Build Multi-Document QnA App with Streamlit and OpenAI
Table of Contents
- Introduction
- Demonstration of the Application
- Getting Started with Streamlit
- Creating the Main Python File
- Setting up the Requirements
- Connecting the GitHub Repository
- Deploying the Streamlit Application
- Uploading and Managing Documents
- Asking Questions from Uploaded Documents
- Dynamic Updating of Vector DB
- Customizing the Application
- Conclusion
Introduction
In this article, we will discuss how to Create an end-to-end Streamlit application that can communicate with other documents. The application will have the functionality to talk to multiple documents, add or remove documents, and alter the vector DB directly from the application itself. We will be using Streamlit, Lagrange, ChromaDB, and OpenAI to build this application.
Demonstration of the Application
Before diving into the details of creating the application, let's first take a look at a quick demo of what We Are going to build. The demo showcases a file upload box where users can drag and drop documents. Once the documents are uploaded, users can ask questions about the content of the documents. The application will extract answers from the documents and display them along with the corresponding sources. Users can also remove or add documents on the fly, and the vector DB will be dynamically updated accordingly.
Getting Started with Streamlit
To start building the application, we need to first set up Streamlit. Streamlit is a super easy way to build and host Python applications. To get started, You can sign up for Streamlit on their Website. Once signed up and logged in, you will be redirected to a page where you can view and create applications.
Creating the Main Python File
In order to create the application, we need to create a main.py file that contains the Python code for the application. The main file will import all the necessary libraries, define functions to extract text from documents, set the page layout, create file upload functionality, and handle user questions and answers. We will also need to initialize the OpenAI embedding extractor and the vector store.
Setting up the Requirements
Apart from the main Python file, we also need to create a requirements.txt file that lists all the libraries required for our application. This file is essential for the deployment of our application on Streamlit. The requirements.txt file should include all the necessary library dependencies.

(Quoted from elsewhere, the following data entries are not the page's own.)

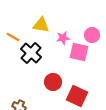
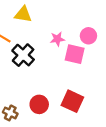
yellow triangle: (41, 25) -> (23, 14), moved
red circle: (53, 82) -> (39, 104), moved

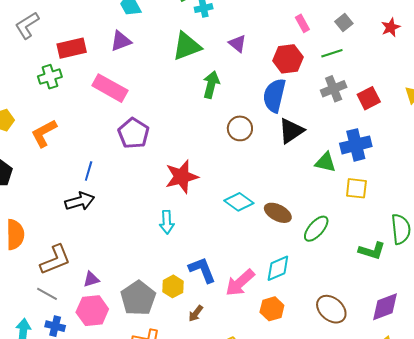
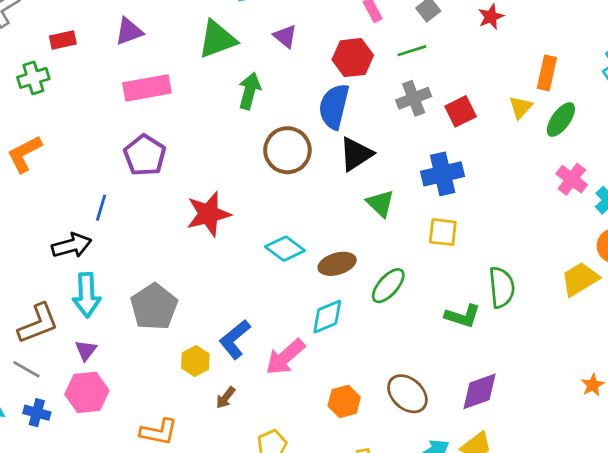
red rectangle: (72, 48) -> (63, 40), size x0.7
pink rectangle: (110, 88) -> (147, 88), moved, turned -40
brown circle: (240, 128) -> (287, 150), size x1.4
green triangle: (325, 162) -> (380, 203), moved, turned 30
blue line: (89, 171) -> (101, 208), moved
brown ellipse: (278, 213) -> (337, 264), turned -44
cyan arrow: (167, 222) -> (87, 295), moved, size x1.4
cyan diamond: (278, 268) -> (327, 317), moved
blue L-shape: (202, 270) -> (235, 339), turned -108
purple triangle: (91, 279) -> (86, 350), turned -36
gray pentagon: (138, 298) -> (154, 307), moved
orange hexagon: (272, 309) -> (344, 401), moved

Connecting the GitHub Repository
To connect our application with Streamlit, we need to link our GitHub repository. This can be done by providing the repository URL, the branch, and the main file path in the Streamlit settings. Additionally, we also need to provide any secret keys required for our application, such as the OpenAI API Key.
Deploying the Streamlit Application
Once we have set up the GitHub connection and provided the necessary settings, we can deploy our Streamlit application. This process may take some time. Once deployed, we can access the application using the provided URL. The application can be accessed from anywhere in the world using any device.
Uploading and Managing Documents
In the deployed Streamlit application, users can drag and drop multiple documents into the file upload box. The application will keep track of the uploaded documents and allow users to remove or add documents as needed. The vector DB will be dynamically constructed and updated Based on the uploaded documents.
Asking Questions from Uploaded Documents
Users can ask questions about the uploaded documents using the input text box provided in the application. Once a question is asked, the application will leverage the OpenAI GPT model to extract and provide Relevant answers from the uploaded documents. The answers will be displayed along with the sources.
Dynamic Updating of Vector DB
As users modify the uploaded documents by removing or adding new documents, the vector DB will be dynamically updated to reflect these changes. This ensures that the application can provide accurate and up-to-date answers based on the available documents.
Customizing the Application
The Streamlit application provides various customization options. Users can change the appearance of the application by switching between light and dark themes. These settings can be accessed from the application's settings menu.
Conclusion
In this article, we have explored how to create an end-to-end Streamlit application that can communicate with other documents. We have covered the steps involved in setting up Streamlit, creating the main Python file, connecting the GitHub repository, deploying the application, and managing documents and user questions. With the use of Streamlit, Lagrange, ChromaDB, and OpenAI, we have built a flexible and interactive application for document-based question answering.